# ACTIVITY 1
In the Chris Tolos biography, restate the paragraph beginning "He soon formed a team with his brother John" as a short list that keeps its main facts.
# ACTIVITY 2
Based on the Chris Tolos biography, explain in one to three sentences how Chris got into professional wrestling and where he first performed.

# EXTRACT
----

Personal information
- Born: December 5, 1929 Hamilton, Ontario, Canada
- Died: August 13, 2005 (aged 75) Hamilton, Ontario, Canada
- Cause of death: Cancer

Professional wrestling career
- Ring name: Chris Tolos
- Billed height: 6 ft 0 in (183 cm)
- Billed weight: 220 lb (100 kg)
- Debut: 1951
- Retired: 1980

= Chris Tolos =

Greek-Canadian professional wrestler (1929-2005)

Chris Tolos (December 5, 1929 - August 13, 2005) was a Canadian professional wrestler.

==Early life==
Chris was the oldest of the three children born on December 5, 1929, to Greek parents, Nicolaos and Evangelia (Evangeline) Tolos, in Hamilton, Ontario where he and his brother John played football, hockey, lacrosse and track, and learned to wrestle. Chris got into professional wrestling via Wee Willie Davis and made his debut in Buffalo around 1951.

==Professional wrestling career==
Chris debuted as a heel at first, losing preliminary bouts to such performers as Johnny Barend, Sandor Kovacs and Don Beitelman (Curtis), all of whom he would fight many times over the years.

He soon formed a team with his brother John. They held numerous tag titles, including the WWWF U.S. tag titles in 1963, the NWA World Tag Team Championship in Florida in 1964 and in Detroit that same year, the World and Canadian tag titles in Vancouver in 1967 and the Pacific Coast tag belts in California in 1953.

In 1972, Chris went to Los Angeles and teamed with John as babyfaces, against Black Gordman and Goliath, one of his few stints as a babyface.

----

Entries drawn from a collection
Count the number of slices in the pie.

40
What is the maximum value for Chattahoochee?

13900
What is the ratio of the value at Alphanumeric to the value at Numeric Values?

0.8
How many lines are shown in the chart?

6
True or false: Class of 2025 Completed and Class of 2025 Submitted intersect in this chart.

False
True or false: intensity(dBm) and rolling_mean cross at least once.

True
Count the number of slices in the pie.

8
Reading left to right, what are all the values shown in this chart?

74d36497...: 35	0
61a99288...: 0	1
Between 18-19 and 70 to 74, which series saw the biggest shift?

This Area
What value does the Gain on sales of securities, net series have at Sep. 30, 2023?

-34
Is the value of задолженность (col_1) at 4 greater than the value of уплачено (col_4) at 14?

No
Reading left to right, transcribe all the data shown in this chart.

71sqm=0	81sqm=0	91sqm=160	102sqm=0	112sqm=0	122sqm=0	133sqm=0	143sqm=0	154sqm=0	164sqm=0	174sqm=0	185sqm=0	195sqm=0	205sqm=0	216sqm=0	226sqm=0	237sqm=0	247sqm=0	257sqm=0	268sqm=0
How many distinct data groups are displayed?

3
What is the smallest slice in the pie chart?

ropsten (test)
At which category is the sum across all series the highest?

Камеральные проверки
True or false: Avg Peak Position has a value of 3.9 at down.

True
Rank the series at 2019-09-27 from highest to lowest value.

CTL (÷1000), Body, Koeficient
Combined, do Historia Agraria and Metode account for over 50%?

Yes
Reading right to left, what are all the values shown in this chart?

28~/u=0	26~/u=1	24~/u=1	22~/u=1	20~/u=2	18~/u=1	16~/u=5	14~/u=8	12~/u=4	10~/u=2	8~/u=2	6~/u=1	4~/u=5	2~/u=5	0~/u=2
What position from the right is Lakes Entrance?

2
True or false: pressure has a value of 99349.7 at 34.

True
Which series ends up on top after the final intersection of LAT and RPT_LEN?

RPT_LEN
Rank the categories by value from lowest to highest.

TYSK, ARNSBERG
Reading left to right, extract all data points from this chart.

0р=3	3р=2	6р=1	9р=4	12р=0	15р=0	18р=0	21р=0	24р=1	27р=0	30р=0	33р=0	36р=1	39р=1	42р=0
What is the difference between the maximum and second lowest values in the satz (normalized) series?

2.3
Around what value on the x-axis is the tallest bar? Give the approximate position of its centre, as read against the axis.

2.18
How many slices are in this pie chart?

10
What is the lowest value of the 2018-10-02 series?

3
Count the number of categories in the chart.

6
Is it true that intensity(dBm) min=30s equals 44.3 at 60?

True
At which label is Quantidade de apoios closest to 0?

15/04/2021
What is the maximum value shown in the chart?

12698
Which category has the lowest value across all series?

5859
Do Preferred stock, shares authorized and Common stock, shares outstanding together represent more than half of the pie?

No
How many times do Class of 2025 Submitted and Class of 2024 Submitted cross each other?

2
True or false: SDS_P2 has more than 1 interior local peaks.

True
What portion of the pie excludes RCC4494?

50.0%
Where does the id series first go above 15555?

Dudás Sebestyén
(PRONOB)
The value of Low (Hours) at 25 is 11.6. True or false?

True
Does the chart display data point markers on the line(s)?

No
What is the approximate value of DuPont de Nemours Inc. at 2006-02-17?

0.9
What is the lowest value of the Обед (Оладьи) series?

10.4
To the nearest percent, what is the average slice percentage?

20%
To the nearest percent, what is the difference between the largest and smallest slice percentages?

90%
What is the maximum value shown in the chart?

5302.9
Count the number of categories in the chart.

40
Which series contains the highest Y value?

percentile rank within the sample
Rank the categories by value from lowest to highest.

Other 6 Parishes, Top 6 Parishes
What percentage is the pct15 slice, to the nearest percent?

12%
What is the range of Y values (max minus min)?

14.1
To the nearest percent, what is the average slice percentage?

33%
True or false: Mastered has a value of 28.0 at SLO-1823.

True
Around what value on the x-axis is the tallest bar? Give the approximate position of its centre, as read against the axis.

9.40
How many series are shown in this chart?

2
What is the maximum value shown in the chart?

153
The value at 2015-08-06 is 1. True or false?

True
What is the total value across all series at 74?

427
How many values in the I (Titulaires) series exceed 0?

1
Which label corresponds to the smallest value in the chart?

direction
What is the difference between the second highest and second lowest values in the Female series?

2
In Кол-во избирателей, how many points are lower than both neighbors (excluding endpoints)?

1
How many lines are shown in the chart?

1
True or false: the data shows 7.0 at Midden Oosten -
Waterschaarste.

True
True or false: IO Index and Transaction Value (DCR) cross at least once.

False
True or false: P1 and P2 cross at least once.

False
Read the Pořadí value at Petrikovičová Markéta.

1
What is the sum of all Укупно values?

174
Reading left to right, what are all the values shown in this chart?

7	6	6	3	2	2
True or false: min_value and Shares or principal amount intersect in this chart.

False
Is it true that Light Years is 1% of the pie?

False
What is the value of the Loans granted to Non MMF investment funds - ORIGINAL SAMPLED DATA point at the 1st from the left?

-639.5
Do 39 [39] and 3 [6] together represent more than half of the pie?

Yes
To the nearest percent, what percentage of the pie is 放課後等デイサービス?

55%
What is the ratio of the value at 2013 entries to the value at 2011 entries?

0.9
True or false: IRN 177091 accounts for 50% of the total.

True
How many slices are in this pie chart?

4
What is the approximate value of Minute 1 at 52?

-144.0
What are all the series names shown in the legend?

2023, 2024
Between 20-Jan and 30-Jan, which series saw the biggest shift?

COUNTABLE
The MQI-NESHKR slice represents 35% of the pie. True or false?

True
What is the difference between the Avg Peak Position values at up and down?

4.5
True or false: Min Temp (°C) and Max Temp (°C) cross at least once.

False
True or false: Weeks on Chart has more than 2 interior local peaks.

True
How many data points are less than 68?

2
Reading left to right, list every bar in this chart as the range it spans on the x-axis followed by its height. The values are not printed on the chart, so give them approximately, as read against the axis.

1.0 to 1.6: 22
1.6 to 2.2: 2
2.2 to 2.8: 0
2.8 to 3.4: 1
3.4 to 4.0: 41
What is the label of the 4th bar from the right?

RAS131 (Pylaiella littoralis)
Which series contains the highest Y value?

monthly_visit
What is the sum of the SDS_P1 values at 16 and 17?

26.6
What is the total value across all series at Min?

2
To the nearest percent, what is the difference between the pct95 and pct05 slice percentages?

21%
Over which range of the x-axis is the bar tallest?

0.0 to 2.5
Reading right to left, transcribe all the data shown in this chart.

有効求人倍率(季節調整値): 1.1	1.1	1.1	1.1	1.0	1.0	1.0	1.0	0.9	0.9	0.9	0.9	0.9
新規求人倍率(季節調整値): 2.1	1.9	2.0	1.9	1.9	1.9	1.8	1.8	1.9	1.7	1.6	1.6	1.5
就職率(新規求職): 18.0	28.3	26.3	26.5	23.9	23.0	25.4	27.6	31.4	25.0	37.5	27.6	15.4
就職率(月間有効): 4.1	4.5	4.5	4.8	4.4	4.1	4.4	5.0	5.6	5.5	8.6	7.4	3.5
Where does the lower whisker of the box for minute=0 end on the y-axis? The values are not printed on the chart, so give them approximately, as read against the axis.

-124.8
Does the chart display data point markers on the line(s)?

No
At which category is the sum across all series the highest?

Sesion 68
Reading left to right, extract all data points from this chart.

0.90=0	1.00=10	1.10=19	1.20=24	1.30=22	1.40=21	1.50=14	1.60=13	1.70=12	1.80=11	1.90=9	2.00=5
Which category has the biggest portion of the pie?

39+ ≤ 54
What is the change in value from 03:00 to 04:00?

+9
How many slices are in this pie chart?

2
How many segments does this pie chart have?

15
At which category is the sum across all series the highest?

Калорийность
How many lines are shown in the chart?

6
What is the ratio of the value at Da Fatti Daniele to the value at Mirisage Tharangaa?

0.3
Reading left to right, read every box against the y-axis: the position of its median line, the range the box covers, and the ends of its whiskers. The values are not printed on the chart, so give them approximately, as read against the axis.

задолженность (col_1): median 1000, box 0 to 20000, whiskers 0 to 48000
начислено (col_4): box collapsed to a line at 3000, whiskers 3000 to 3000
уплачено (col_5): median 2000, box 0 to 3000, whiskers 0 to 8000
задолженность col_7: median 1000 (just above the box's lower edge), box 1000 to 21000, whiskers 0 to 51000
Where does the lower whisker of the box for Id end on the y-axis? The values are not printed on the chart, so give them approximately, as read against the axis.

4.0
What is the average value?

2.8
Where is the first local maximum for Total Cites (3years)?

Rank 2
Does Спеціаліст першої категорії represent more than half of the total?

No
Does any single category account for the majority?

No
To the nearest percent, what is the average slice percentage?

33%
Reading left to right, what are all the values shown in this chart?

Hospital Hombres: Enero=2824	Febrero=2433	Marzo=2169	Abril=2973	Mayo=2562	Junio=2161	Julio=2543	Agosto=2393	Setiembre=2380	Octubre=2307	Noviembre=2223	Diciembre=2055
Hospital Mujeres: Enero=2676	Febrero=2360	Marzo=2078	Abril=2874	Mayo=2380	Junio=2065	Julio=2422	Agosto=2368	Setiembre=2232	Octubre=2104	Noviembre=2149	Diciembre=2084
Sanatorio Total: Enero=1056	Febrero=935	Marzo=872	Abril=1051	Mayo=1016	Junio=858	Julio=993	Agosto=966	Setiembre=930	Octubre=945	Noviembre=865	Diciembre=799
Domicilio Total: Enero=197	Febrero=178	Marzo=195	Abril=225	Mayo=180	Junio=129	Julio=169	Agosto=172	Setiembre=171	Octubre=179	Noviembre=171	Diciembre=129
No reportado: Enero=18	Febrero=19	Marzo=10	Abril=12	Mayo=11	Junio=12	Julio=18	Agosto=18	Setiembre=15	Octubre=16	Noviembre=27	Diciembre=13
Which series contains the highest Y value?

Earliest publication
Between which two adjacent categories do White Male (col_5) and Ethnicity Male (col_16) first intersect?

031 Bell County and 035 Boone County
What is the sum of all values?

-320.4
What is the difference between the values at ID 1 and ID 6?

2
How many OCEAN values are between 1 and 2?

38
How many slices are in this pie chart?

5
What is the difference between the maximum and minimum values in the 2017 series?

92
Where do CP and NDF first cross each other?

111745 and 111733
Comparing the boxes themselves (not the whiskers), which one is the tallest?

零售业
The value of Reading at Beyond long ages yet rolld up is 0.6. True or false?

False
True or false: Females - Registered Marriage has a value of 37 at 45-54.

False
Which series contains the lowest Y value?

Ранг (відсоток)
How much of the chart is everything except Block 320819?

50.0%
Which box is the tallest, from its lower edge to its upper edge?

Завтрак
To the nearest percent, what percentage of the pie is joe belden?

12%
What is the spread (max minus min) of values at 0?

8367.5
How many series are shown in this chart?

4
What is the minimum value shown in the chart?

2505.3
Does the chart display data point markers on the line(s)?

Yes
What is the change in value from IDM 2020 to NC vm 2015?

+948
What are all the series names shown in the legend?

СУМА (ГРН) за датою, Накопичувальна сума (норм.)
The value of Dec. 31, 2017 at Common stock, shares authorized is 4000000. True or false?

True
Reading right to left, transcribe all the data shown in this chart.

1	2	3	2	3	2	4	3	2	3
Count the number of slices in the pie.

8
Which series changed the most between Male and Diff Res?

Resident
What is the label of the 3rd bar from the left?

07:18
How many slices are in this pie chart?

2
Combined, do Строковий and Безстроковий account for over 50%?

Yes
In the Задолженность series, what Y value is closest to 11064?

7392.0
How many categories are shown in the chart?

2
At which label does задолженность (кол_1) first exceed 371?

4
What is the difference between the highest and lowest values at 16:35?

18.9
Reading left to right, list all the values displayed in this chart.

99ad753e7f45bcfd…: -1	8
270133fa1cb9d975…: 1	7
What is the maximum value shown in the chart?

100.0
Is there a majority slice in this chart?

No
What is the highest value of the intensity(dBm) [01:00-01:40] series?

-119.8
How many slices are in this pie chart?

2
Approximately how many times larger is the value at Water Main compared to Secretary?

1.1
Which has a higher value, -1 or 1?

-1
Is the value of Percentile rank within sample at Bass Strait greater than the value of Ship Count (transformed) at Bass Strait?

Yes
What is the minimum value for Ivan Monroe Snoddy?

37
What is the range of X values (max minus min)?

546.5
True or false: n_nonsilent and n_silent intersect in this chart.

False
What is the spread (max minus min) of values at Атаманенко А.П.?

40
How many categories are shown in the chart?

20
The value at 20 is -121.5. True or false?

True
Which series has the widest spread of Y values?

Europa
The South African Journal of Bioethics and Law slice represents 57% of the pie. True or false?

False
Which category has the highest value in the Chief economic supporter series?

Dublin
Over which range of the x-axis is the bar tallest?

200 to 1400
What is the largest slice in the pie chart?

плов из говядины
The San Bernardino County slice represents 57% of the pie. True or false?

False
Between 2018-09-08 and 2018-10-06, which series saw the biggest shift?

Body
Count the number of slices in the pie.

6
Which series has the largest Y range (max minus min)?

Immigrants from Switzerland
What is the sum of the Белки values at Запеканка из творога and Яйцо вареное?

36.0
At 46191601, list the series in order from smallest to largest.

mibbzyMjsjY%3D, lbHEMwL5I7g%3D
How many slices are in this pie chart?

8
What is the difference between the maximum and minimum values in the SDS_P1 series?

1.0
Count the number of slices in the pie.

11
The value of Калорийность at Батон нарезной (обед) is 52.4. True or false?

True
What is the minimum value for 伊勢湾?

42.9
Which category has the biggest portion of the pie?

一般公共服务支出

----

# TASK RESPONSE 1
- Chris soon formed a tag team with his brother John.
- The pair held numerous tag titles, including:
  - the WWWF U.S. tag titles (1963)
  - the NWA World Tag Team Championship in Florida (1964)
  - the NWA World Tag Team Championship in Detroit (1964)
  - the World and Canadian tag titles in Vancouver (1967)
  - the Pacific Coast tag belts in California (1953)

# TASK RESPONSE 2
Chris got into professional wrestling via Wee Willie Davis. He made his debut in Buffalo around 1951.